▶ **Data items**
- - - - - - -

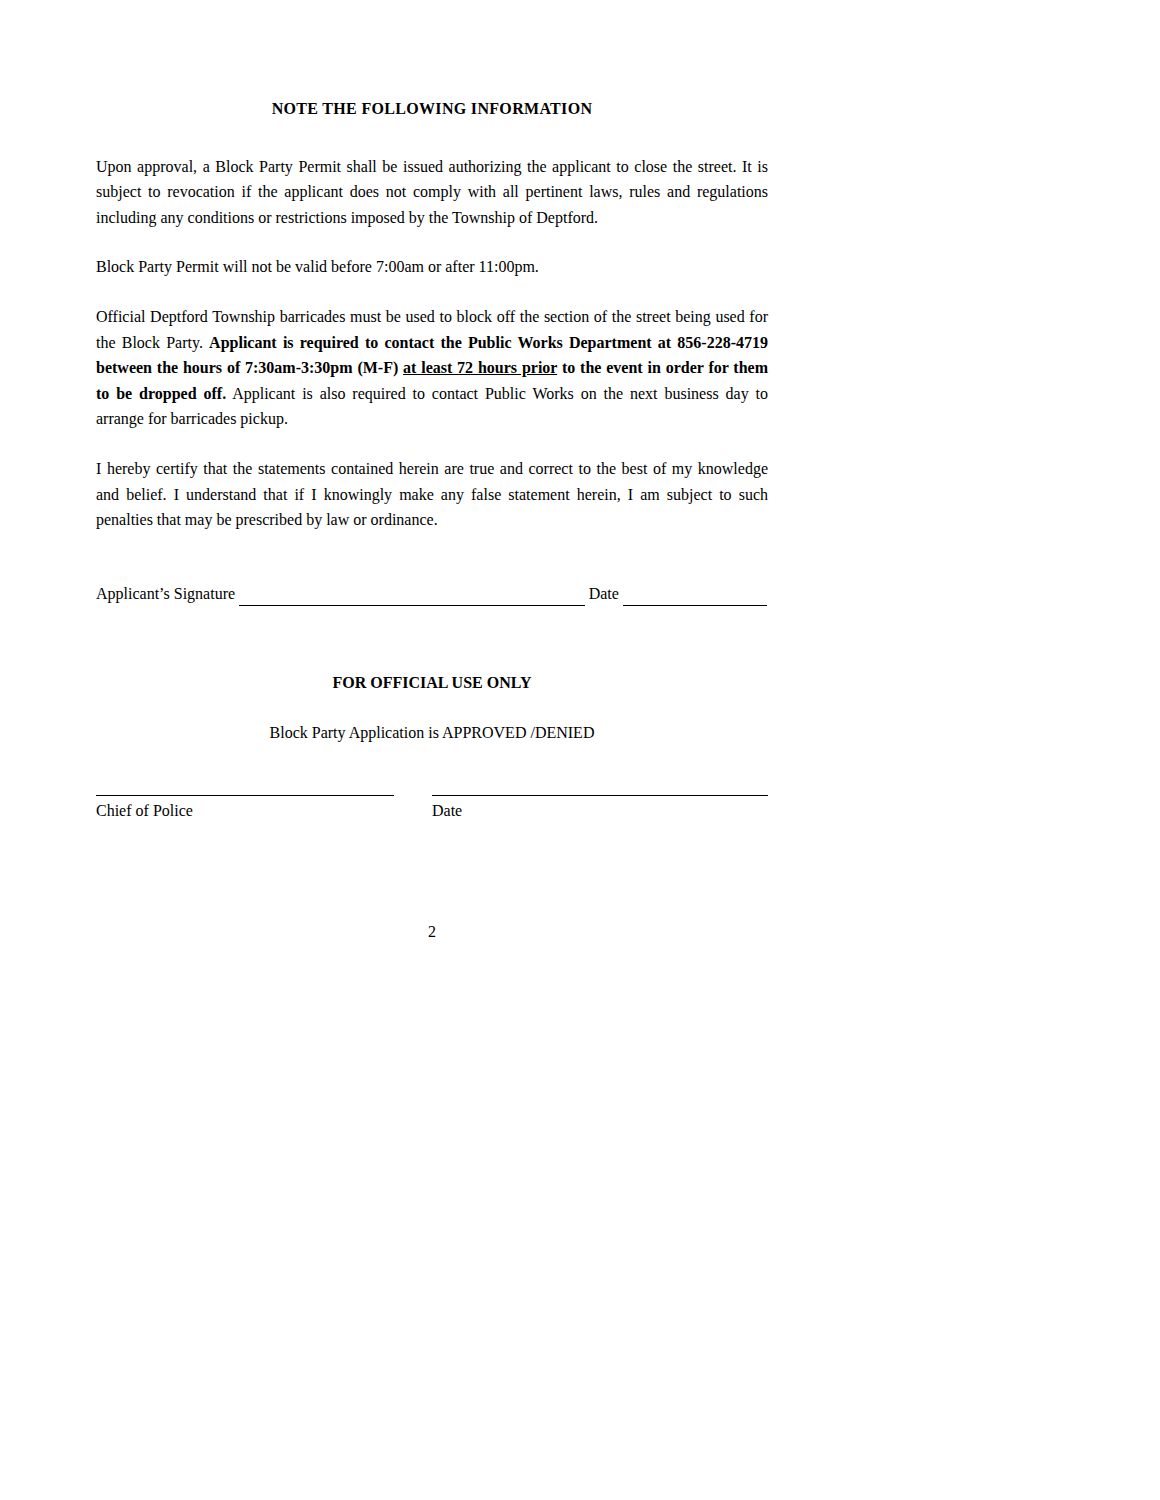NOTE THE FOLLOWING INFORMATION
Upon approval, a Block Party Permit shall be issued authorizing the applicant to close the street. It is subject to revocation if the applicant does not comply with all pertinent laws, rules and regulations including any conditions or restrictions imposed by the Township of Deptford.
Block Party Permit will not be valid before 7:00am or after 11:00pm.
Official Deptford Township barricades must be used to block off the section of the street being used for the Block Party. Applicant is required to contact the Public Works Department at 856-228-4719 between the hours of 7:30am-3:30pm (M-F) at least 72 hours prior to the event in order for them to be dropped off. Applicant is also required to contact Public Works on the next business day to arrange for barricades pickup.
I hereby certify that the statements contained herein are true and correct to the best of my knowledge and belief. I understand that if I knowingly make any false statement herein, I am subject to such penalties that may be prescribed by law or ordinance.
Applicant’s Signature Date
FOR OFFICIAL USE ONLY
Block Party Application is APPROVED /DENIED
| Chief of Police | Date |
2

- - - - - - -

▶ **WHAT THE TASK ASKS**
Please restate, exactly as written, the line that holds "Applicant’s Signature Date" and all remaining lines of the data above, and only those.

▶ **RESPONSE TO THE TASK**
Applicant’s Signature Date
FOR OFFICIAL USE ONLY
Block Party Application is APPROVED /DENIED
| Chief of Police | Date |
2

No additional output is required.